BACKGROUND. Graft-versus-host disease (GVHD) is a major cause of morbidity and mortality following allogeneic hematopoietic stem cell transplantation (HCT). In mice, naive T cells (T_N) cause more severe GVHD than memory T cells (T_M). We hypothesized that selective depletion of T_N from human allogeneic peripheral blood stem cell (PBSC) grafts would reduce GVHD and provide sufficient numbers of hematopoietic stem cells and T_M to permit hematopoietic engraftment and the transfer of pathogen-specific T cells from donor to recipient, respectively.

METHODS. In a single-arm clinical trial, we transplanted 35 patients with high-risk leukemia with T_N-depleted PBSC grafts following conditioning with total body irradiation, thiotepa, and fludarabine. GVHD prophylactic management was with tacrolimus immunosuppression alone. Subjects received CD34-selected PBSCs and a defined dose of T_M purged of CD45RA⁺ T_N. Primary and secondary objectives included engraftment, acute and chronic GVHD, and immune reconstitution.

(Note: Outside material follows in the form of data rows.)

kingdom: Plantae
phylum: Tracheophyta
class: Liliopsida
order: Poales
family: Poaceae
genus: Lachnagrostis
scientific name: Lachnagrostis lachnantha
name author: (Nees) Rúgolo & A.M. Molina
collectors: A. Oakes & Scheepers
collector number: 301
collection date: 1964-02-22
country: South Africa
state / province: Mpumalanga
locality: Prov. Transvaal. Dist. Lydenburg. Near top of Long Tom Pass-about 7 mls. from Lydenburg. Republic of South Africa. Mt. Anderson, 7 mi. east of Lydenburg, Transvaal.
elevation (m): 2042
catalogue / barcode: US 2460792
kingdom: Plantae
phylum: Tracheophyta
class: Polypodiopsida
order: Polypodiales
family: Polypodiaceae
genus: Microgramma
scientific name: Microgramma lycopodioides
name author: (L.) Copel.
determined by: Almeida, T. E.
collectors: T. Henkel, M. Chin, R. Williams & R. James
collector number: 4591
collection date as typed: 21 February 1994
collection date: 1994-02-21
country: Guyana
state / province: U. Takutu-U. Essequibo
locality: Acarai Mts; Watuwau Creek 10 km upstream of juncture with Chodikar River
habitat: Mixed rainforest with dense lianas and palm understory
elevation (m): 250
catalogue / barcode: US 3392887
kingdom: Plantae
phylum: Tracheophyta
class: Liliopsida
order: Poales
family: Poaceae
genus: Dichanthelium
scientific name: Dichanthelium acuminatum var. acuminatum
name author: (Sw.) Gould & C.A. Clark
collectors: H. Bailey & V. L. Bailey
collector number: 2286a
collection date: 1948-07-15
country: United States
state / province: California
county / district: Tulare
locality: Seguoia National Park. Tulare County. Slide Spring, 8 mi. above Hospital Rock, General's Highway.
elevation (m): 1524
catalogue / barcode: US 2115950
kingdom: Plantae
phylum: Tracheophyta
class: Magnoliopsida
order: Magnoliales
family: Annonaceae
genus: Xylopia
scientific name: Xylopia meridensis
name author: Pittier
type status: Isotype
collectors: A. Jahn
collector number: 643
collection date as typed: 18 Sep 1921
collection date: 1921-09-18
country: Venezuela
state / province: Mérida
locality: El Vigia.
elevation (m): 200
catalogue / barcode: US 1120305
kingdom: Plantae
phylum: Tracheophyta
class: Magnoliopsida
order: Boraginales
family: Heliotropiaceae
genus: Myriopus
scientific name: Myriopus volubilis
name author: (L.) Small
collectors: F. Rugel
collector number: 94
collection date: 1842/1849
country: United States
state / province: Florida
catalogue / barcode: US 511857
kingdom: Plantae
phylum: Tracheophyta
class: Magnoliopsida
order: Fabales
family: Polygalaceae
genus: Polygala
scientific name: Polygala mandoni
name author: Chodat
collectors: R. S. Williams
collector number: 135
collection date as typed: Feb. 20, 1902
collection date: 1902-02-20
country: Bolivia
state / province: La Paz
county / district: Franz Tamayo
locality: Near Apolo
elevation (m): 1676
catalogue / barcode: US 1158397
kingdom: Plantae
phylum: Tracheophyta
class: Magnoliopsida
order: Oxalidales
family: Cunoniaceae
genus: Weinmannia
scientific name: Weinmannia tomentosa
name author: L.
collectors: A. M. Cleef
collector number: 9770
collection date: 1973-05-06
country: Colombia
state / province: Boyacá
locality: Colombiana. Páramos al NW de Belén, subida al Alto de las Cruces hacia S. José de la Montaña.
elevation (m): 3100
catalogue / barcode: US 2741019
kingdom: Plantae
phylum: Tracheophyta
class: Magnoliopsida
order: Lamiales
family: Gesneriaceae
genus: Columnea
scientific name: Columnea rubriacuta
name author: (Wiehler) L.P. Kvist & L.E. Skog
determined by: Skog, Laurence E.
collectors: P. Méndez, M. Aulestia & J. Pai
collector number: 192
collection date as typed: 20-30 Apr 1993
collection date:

RESULTS. All recipients of T_N-depleted PBSCs engrafted. The incidence of acute GVHD was not reduced; however, GVHD in these patients was universally corticosteroid responsive. Chronic GVHD was remarkably infrequent (9%; median follow-up 932 days) compared with historical rates of approximately 50% with T cell–replete grafts. T_M in the graft resulted in rapid T cell recovery and transfer of protective virus-specific immunity. Excessive rates of infection or relapse did not occur and overall survival was 78% at 2 years.

CONCLUSION. Depletion of T_N from stem cell allografts reduces the incidence of chronic GVHD, while preserving the transfer of functional T cell memory.

TRIAL REGISTRATION. ClinicalTrials.gov (NCT 00914940).

FUNDING. NIH, Burroughs Wellcome Fund, Leukemia and Lymphoma Society, Damon Runyon Cancer Research Foundation, and Richard Lumsden Foundation.